Assim, o ativismo transforma o debate público numa competição velada para saber quem tem mais poder de influenciar seus seguidores (sua audiência, seu público) a pensar e agir como se deseja. Não importa se o debate é em torno do aquecimento global e seus efeitos, ou sobre como as mulheres devem manifestar sua sexualidade, os ativistas estarão sempre misturando suas boas intenções ao exercício do seu poder (do qual não abrem mão). Nesse contexto, as lutas nunca têm um papel transformativo porque elas são em boa parte das vezes meramente performáticas, ou seja, são teatro e fingimento encenados por pessoas a fim de controlar como os outros as percebem, e não ações espontâneas, constrangimentos ditados pelo amor (ou até por um senso de dever, no pior dos casos). As coisas (reais && verdadeiras) manifestam e expressam essa verdade de modo muito mais convincente e imediato que qualquer encenação, que qualquer teatro feito para iludir um público. O ativismo aceita o jogo do marketing digital, jogo bem representado em séries como Succession e em The Fall of the House of Usher.
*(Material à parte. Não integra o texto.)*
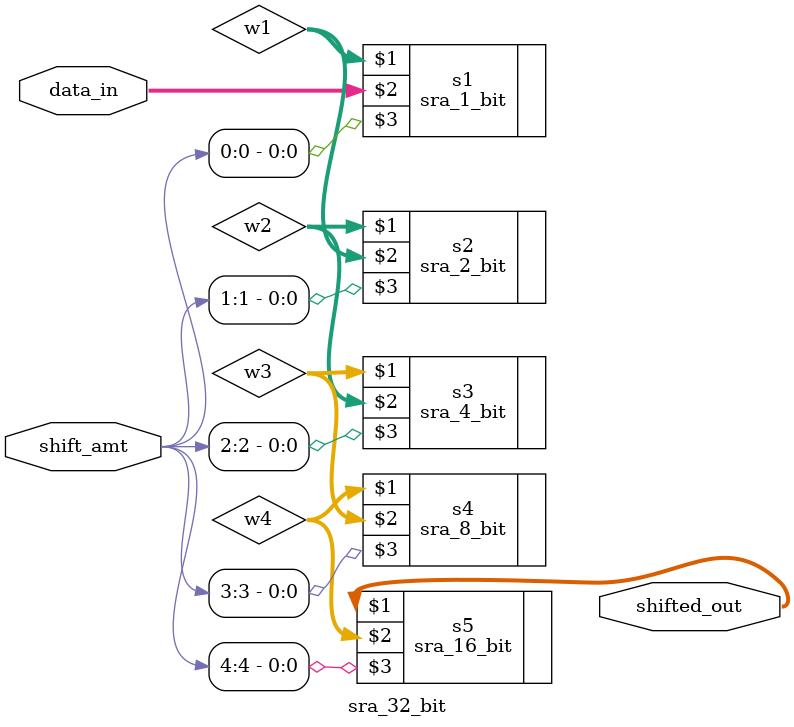
<source format=v>
module sra_32_bit(shifted_out, data_in, shift_amt);
    output [31:0] shifted_out;
    input [31:0] data_in;
    input [4:0] shift_amt;

    wire [31:0] w1, w2, w3, w4;

    sra_1_bit s1(w1, data_in, shift_amt[0]);
    sra_2_bit s2(w2, w1, shift_amt[1]);
    sra_4_bit s3(w3, w2, shift_amt[2]);
    sra_8_bit s4(w4, w3, shift_amt[3]);
    sra_16_bit s5(shifted_out, w4, shift_amt[4]);
endmodule

</source>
Um jogo complexo e articulado em torno da publicidade é o que resulta da luta dos ativistas, mais uma variação de um teatro que não tem nenhum compromisso em desestabilizar o palco em que está situado, pois o poder do ativista depende dele (vide as espirais de prazer e poder, de Foucault).
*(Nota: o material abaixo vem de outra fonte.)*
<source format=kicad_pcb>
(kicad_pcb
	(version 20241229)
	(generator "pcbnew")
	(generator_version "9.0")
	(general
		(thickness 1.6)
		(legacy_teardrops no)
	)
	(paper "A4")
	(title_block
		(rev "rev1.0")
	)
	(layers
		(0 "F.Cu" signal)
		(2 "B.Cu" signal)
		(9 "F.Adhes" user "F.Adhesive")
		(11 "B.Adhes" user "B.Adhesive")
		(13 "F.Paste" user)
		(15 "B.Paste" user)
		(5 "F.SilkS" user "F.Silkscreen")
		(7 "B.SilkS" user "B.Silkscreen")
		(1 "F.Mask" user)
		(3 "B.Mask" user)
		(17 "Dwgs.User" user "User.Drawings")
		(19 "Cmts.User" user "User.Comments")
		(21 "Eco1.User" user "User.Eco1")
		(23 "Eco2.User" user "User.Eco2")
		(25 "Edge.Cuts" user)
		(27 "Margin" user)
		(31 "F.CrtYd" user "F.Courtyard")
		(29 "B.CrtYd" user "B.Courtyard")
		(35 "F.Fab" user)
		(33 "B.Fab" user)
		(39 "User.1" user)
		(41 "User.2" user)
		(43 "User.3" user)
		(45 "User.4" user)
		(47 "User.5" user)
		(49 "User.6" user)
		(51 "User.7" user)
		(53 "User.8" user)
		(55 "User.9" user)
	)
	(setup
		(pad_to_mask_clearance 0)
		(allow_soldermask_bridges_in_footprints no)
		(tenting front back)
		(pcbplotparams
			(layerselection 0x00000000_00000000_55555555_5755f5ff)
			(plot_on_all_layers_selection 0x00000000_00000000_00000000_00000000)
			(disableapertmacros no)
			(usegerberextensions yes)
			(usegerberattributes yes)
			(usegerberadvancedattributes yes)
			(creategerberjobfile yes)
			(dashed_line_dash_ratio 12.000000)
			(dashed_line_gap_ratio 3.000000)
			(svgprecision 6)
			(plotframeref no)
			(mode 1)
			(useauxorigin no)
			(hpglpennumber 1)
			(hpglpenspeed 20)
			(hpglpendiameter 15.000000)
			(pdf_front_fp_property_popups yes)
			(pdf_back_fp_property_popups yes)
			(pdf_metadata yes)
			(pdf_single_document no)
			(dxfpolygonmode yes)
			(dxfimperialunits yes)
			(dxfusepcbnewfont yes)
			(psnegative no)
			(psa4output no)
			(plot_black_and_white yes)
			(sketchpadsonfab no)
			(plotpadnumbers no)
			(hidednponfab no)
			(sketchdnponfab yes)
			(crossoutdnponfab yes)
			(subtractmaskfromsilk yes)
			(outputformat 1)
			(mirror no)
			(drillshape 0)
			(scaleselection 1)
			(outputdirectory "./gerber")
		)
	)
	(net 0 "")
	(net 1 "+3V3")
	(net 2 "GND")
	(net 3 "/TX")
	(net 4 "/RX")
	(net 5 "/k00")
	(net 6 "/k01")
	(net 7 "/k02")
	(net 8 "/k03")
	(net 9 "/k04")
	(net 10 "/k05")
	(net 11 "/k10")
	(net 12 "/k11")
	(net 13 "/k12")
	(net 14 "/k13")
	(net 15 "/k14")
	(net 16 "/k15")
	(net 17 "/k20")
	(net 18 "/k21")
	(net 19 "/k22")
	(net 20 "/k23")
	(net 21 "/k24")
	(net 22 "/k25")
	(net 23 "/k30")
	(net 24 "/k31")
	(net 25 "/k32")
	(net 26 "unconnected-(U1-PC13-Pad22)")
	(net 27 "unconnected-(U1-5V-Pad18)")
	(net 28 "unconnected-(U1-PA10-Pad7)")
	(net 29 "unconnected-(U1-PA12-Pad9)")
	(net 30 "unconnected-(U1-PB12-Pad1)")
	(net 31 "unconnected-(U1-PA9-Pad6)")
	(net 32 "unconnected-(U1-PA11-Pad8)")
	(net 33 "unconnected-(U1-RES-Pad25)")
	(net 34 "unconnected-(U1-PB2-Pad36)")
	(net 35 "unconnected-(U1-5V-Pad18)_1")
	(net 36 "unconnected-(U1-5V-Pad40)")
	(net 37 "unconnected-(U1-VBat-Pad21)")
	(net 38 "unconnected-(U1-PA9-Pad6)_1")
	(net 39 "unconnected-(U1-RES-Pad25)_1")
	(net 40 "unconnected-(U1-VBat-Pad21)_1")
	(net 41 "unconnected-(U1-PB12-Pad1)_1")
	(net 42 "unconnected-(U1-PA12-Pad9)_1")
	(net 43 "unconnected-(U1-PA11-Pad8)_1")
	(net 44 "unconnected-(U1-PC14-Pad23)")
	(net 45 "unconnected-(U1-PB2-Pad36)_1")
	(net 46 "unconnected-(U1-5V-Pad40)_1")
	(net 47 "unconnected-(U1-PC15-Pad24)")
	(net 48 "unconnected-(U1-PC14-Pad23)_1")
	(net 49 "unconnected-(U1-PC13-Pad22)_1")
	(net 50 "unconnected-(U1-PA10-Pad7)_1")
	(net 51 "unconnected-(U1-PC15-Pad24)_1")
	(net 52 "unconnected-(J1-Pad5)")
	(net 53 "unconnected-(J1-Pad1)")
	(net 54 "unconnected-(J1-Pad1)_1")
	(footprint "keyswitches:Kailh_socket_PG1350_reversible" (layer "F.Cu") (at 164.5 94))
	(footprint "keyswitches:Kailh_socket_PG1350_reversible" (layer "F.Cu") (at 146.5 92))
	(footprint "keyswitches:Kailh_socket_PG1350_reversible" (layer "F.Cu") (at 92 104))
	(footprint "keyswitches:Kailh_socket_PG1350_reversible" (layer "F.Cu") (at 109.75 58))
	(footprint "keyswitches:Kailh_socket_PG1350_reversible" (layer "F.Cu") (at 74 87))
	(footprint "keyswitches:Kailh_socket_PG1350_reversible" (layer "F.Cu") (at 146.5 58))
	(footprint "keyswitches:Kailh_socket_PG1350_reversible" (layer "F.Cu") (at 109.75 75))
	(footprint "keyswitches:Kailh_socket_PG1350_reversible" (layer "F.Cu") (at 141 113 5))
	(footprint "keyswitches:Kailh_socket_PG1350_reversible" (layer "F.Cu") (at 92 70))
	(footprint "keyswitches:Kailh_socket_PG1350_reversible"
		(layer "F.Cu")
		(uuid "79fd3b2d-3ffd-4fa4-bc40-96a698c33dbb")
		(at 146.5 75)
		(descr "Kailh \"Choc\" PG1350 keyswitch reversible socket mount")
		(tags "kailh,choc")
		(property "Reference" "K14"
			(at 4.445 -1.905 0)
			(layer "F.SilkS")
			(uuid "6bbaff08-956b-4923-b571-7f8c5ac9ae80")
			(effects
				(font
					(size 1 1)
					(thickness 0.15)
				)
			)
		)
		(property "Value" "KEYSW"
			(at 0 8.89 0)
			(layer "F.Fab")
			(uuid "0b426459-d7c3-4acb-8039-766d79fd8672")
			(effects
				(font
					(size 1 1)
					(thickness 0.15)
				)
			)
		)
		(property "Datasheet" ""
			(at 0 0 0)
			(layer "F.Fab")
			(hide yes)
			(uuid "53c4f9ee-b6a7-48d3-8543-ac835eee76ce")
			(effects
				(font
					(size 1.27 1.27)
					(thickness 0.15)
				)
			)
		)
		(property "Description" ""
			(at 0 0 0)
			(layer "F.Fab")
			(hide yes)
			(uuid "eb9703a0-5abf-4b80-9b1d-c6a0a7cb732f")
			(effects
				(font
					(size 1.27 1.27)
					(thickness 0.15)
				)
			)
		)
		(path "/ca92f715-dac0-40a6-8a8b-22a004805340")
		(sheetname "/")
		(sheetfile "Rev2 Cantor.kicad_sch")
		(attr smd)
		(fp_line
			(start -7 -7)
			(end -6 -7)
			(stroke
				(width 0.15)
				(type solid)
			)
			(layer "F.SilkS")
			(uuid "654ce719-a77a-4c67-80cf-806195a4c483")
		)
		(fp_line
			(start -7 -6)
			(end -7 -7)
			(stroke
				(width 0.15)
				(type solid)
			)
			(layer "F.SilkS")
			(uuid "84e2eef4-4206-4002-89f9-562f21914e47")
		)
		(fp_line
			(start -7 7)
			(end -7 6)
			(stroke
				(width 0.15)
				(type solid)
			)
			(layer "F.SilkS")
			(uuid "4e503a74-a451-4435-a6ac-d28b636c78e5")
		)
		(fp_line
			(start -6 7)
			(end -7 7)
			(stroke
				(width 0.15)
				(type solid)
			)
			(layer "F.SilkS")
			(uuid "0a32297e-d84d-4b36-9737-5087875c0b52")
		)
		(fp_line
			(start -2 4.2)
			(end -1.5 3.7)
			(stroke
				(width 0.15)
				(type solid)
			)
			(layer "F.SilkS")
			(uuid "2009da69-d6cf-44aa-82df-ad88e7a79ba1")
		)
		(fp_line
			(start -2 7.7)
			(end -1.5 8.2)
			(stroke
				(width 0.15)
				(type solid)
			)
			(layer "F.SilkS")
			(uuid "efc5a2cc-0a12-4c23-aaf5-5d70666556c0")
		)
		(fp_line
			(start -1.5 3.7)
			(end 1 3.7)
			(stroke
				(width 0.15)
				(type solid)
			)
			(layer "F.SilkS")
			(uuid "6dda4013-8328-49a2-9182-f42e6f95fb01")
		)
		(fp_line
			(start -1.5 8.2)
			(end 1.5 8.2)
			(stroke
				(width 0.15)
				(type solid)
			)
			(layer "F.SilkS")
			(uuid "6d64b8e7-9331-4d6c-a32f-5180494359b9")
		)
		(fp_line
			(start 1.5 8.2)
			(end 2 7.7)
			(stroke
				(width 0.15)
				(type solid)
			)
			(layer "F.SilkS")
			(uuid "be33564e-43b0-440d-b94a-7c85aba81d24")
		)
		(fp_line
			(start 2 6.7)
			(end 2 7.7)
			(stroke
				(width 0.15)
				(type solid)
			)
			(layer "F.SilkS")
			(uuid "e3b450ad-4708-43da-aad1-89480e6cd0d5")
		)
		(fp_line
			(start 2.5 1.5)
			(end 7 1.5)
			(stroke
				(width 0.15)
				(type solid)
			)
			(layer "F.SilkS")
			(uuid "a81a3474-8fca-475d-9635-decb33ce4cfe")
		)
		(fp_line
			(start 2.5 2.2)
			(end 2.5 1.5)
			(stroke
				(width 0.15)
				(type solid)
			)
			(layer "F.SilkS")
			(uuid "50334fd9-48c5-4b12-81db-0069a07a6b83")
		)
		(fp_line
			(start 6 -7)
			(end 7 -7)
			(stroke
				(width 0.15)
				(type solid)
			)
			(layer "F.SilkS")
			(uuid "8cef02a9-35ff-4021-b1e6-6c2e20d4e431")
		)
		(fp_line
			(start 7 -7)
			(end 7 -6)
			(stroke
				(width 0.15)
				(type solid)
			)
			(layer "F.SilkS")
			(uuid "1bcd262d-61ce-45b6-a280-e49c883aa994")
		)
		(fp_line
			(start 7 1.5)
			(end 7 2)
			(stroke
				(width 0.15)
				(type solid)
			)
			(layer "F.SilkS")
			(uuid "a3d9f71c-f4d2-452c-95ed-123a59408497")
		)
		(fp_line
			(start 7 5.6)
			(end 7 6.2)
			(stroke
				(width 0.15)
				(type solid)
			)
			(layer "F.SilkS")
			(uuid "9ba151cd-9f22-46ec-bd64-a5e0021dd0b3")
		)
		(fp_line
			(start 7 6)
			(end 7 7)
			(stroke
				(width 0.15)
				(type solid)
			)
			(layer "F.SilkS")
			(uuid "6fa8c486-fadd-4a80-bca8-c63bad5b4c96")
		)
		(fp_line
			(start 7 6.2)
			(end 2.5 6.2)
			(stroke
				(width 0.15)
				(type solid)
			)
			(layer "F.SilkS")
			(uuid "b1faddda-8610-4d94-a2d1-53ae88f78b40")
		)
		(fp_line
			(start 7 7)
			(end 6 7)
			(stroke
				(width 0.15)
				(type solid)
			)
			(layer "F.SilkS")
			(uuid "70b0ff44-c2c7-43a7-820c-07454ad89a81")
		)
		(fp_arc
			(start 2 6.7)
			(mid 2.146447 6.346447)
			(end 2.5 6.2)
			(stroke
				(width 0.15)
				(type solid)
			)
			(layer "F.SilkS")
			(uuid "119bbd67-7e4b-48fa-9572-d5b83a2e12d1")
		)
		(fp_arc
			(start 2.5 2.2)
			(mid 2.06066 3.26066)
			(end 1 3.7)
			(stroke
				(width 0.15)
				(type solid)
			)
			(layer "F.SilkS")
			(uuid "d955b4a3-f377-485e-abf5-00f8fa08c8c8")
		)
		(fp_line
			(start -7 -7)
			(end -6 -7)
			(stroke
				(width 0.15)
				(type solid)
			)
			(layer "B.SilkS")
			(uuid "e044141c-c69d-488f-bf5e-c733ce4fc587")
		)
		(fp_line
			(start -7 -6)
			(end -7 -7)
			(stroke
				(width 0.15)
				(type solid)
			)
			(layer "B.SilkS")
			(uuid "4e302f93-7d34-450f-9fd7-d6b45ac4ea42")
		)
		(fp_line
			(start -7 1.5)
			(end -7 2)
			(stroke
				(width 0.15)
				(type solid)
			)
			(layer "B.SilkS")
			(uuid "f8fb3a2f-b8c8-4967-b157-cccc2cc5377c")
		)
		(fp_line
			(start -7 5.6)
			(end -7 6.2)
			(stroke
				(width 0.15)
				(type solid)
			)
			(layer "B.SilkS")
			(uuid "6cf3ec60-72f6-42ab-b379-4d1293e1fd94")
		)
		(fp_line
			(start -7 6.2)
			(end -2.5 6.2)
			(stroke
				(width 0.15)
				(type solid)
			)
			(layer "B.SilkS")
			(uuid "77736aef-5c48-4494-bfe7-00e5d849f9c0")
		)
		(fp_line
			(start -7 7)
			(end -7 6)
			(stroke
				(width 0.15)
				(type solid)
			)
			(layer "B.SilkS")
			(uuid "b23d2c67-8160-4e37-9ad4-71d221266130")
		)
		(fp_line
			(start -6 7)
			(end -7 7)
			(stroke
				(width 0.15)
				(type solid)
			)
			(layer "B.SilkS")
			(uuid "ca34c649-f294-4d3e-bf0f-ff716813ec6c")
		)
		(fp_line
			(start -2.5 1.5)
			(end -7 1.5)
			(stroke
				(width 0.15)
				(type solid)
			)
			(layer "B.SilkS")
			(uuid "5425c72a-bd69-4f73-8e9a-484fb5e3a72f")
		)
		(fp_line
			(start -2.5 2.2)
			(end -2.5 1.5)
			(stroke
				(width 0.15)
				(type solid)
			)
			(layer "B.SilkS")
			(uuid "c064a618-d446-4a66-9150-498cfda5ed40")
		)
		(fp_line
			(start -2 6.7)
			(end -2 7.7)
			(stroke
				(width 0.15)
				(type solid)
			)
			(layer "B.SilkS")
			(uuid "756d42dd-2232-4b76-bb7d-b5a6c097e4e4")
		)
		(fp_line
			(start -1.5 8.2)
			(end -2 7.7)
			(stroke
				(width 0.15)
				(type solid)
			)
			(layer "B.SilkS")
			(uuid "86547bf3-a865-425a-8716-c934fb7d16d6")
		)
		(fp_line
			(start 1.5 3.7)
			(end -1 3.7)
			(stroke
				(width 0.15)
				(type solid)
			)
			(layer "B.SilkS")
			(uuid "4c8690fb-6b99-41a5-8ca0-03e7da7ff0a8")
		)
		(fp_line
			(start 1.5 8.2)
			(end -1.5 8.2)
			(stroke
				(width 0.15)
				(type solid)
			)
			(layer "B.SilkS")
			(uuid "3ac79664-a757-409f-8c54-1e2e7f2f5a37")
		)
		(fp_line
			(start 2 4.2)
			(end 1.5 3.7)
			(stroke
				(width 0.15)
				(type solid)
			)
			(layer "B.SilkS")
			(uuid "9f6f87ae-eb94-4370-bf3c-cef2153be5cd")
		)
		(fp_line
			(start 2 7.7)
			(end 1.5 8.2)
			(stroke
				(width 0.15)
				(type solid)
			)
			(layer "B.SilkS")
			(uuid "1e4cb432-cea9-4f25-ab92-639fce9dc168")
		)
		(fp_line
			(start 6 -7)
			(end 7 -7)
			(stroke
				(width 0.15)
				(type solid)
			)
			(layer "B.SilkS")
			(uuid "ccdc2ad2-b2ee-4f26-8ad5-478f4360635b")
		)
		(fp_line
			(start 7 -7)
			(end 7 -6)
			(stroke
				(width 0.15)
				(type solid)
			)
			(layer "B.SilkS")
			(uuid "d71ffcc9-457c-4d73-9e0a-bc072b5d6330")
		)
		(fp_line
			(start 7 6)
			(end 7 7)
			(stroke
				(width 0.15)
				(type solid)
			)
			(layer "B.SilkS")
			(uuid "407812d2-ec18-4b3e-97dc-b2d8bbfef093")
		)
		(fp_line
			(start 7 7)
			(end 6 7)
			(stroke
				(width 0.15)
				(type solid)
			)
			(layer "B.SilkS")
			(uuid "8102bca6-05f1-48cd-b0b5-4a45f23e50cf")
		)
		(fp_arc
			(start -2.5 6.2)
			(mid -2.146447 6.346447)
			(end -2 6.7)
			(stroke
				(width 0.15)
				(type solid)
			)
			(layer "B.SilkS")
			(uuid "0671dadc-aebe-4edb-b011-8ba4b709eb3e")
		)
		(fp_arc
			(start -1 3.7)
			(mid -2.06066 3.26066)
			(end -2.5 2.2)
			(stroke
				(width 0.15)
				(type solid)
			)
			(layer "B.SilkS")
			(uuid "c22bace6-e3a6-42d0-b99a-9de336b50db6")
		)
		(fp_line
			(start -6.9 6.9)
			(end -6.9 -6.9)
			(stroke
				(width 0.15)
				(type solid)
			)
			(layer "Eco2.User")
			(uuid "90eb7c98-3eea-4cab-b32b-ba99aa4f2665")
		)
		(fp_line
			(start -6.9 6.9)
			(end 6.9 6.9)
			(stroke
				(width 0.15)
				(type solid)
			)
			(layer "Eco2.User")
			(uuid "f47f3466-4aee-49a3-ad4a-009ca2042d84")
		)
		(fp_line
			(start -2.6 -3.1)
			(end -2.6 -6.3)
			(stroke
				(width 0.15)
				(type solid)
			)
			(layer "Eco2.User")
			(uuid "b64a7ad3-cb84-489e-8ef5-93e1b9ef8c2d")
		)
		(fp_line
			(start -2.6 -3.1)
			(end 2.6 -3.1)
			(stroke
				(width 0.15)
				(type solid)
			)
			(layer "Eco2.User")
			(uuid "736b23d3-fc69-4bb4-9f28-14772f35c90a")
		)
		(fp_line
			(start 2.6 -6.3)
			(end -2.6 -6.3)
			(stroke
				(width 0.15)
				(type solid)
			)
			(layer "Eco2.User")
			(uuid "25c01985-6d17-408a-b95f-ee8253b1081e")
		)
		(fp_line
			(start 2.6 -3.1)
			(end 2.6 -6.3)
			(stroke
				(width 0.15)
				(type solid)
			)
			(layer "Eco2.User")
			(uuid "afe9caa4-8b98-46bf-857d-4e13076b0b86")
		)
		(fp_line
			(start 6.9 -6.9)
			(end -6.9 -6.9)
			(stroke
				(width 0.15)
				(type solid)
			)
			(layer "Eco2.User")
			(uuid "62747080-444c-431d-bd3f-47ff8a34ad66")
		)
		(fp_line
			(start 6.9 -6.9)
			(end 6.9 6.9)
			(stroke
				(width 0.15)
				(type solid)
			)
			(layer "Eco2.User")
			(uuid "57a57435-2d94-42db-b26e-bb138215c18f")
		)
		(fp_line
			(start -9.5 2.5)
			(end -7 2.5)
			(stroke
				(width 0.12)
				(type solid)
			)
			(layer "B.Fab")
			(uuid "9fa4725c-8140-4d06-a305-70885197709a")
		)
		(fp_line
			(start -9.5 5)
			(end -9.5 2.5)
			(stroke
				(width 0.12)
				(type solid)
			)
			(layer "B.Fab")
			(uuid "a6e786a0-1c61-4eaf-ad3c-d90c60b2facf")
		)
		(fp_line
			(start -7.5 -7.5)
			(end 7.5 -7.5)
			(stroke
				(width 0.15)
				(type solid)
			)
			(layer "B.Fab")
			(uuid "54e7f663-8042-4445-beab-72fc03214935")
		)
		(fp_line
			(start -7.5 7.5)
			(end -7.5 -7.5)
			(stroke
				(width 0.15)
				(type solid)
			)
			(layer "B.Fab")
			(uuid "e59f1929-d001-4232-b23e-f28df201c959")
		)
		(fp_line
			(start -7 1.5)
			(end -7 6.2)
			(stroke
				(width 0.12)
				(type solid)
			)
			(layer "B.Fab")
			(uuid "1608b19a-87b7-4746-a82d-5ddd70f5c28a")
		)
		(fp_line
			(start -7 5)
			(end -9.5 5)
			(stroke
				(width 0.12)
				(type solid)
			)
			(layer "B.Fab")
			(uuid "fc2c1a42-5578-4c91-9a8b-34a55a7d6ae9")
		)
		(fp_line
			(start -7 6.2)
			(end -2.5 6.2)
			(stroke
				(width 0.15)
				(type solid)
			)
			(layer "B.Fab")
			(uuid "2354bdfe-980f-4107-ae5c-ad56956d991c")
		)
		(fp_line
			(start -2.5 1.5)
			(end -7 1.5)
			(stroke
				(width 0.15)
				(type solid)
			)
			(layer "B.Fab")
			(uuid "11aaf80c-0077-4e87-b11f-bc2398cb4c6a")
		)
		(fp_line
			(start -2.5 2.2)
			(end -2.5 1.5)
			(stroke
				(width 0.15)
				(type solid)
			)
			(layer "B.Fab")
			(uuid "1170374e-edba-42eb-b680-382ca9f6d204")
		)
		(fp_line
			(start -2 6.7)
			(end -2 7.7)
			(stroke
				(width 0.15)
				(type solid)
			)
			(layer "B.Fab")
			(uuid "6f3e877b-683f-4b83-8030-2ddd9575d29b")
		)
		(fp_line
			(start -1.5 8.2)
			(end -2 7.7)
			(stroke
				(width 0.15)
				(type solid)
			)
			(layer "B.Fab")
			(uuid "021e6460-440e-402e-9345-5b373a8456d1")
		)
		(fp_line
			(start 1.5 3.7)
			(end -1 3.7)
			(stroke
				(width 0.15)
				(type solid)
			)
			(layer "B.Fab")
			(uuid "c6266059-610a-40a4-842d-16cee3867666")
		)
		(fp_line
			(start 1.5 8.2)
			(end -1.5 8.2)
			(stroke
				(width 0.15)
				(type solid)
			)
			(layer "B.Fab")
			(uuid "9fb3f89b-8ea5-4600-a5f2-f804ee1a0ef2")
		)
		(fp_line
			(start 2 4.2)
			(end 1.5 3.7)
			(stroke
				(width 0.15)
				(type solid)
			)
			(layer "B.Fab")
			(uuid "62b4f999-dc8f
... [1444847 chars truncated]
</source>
Verdade bastante elementar

O papel da publicidade nas lutas políticas das novas gerações é um tema à parte, imensamente complexo, e eu gostaria de tratá-lo num outro momento. Mas o que fica é a sensação de que o ativismo é uma praga, que se espalha rapidamente à medida que todos na internet se sentem compelido a agir e reagir diante de um público (uma audiência). Todos somos influenciadores, alguns assumem o desafio de criar, de fazer crescer e engajar essa audiência, outros apenas mantêm seu nicho, mas é quase impossível recusar esse poder de influenciar e os efeitos que esse poder cria na política, na nossa subjetividade e intersubjetividade. Resgatar a ação política do circo e do circuito publicitário do ativismo significa fazer a política voltar a ser, não uma questão de poder individual camuflada, mas uma reflexão sobre o que fato de que somos animais políticos (zoon politikón). A reflexão orientada à questão prática de saber como agir e se posicionar sobre os problemas dos outros, sobre a questão da sociabilidade, ainda é o principal problema humano.